Я чувствую, что сейчас завяжется разговор, что Лукьяныч горит нетерпением что-то спросить, но только не знает, как приступить к делу. Мы едем молча еще с добрую версту по мостовнику: я истребляю папиросу за папиросою, Лукьяныч исподлобья взглядывает на меня.
– Кончать приехали? – наконец произносит он.
– Да надо бы… всему есть конец, Лукьяныч!
– Это так точно. (Лукьяныч нервно передергивает вожжами.) У Осипа Иванова побывали?
– Был.
– Покупает, значит?
– Надавал пять тысяч.
– Ловок, толстобрюхой!
Молчание.
– Конечно, – вновь начинает Лукьяныч, – многие нынче так-то говорят: пропади, мол, оно пропадом!
Опять молчание.
– Как же быть-то, Лукьяныч?
– Вот и я это самое говорю: ничего не поделаешь! пропади, мол, оно пропадом!
Опять молчание.
– Прежде люди по местам сидели. Нынче все, ровно жиды, разбежались.
– Согласись, однако ж, что мне здесь делать нечего.
– Папенька с маменькой нашли бы, что делать.
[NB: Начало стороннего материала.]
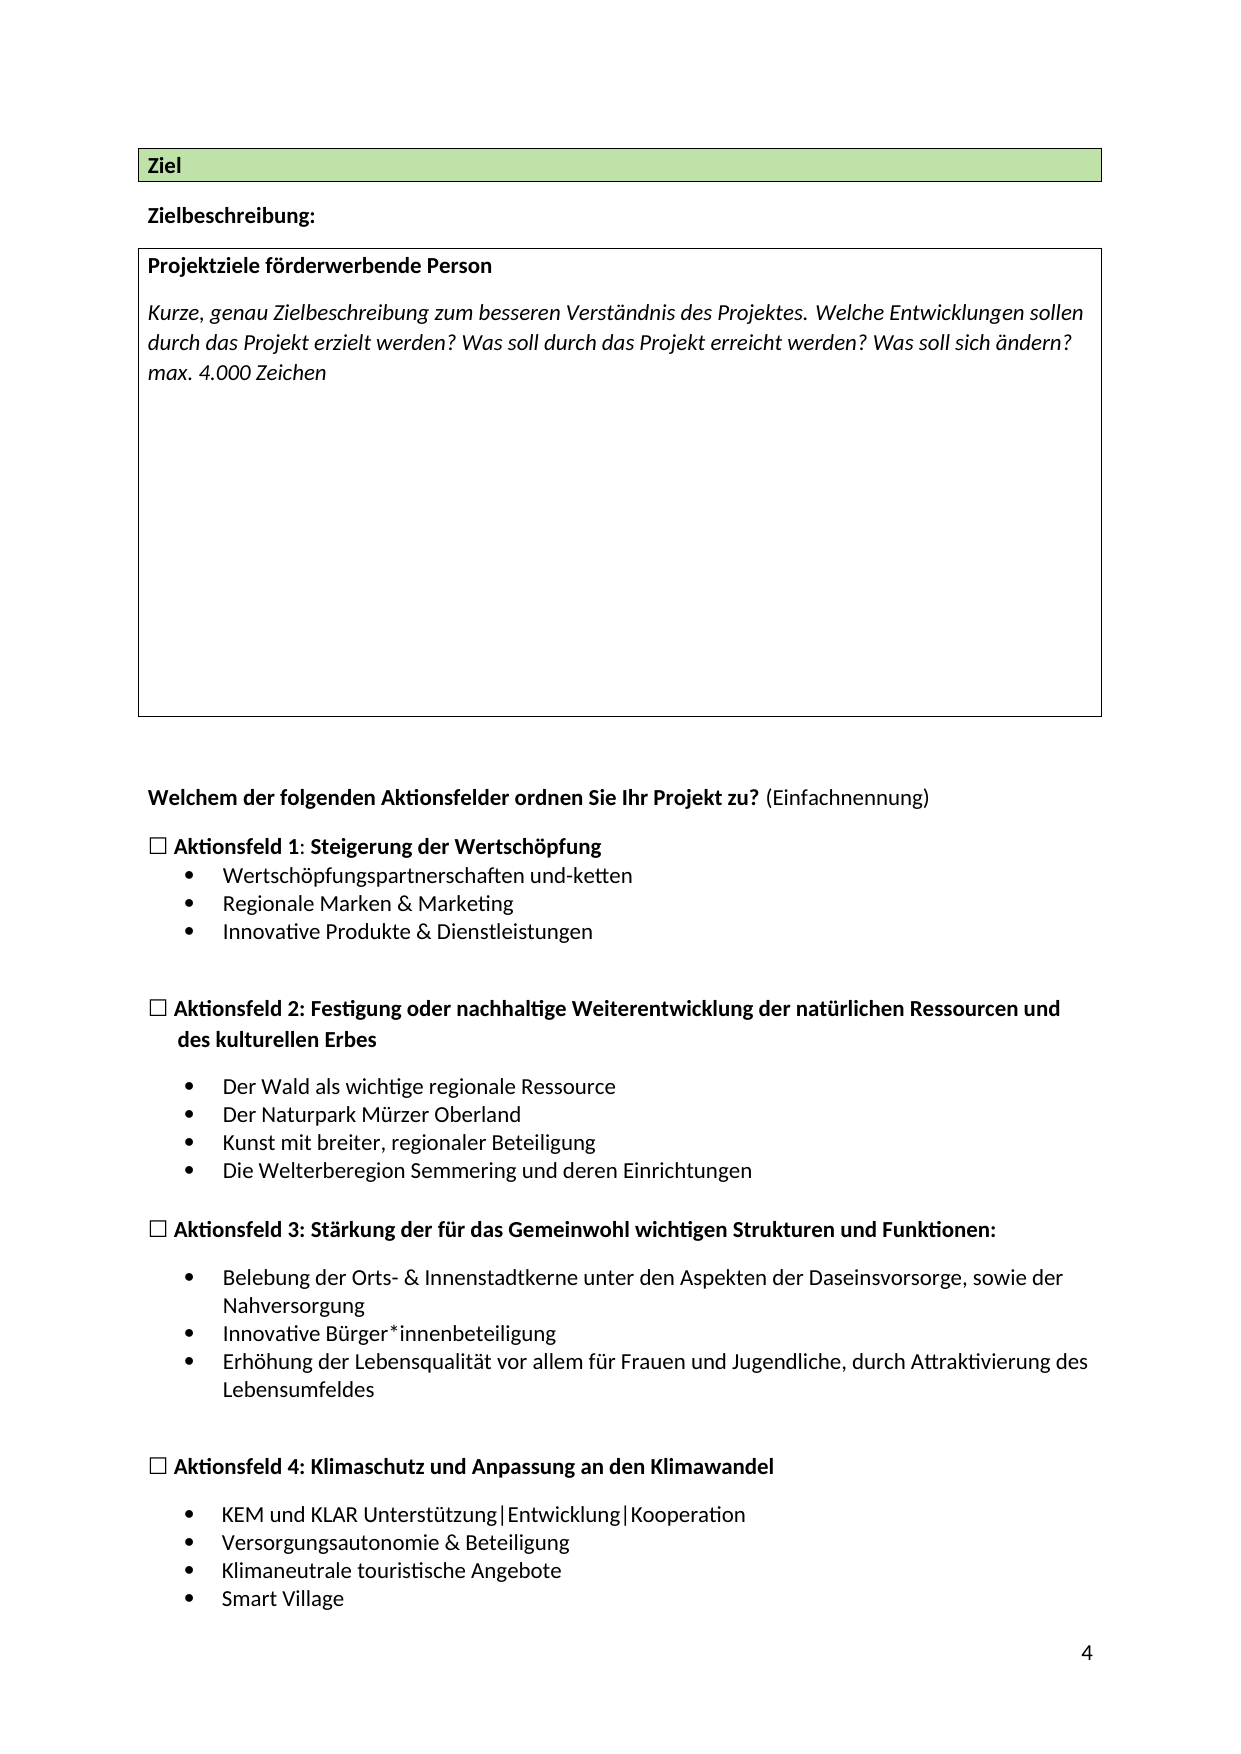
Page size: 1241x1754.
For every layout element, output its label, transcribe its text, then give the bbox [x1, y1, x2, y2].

А вам что! Пропади оно пропадом – и делу конец!
– Заладил одно! Ты бы лучше сказал, подходящую ли цену дает Дерунов?
– Стало быть, для него подходящая, коли дает!
– Да для меня-то? для меня-то подходящая ли?
– И для вас, коли-ежели…
– Не лучше ли крестьянам предложить?
– Что ж, и крестьянам… тоже с удовольствием…
– Вот Дерунов говорит, что крестьянам-то подати впору платить!
– Знает, толстобрюхой!
В этом роде мы еще с четверть часа поговорили, и все настоящего разговора у нас не было. Ничего не поймешь. Хороша ли цена Дерунова? – «знамо хороша, коли сам дает». Выстоят ли крестьяне, если им землю продать? – «знамо выстоят, а може, и не придется выстоять, коли-ежели…»
– Слушай! ты что такое говоришь!
– Что говорю! знамо, мы рабы, и слова у нас рабские.
– Я тебя об деле спрашиваю, а ты меня или дразнишь, или говорить не хочешь!
– Об чем говорить, коли вы сами никакого дела не открываете!
– Я кончать хочу! Понимаешь, хочу кончать!
– И кончать тоже с умом надо. Сами в глаза своего дела не видели, а кругом пальца обернуть его хотите. Ни с мужиками разговору не имели, ни какова такова земля у вас есть – не знаете. Сколько лет терпели, а теперь в две минуты конец хотите сделать!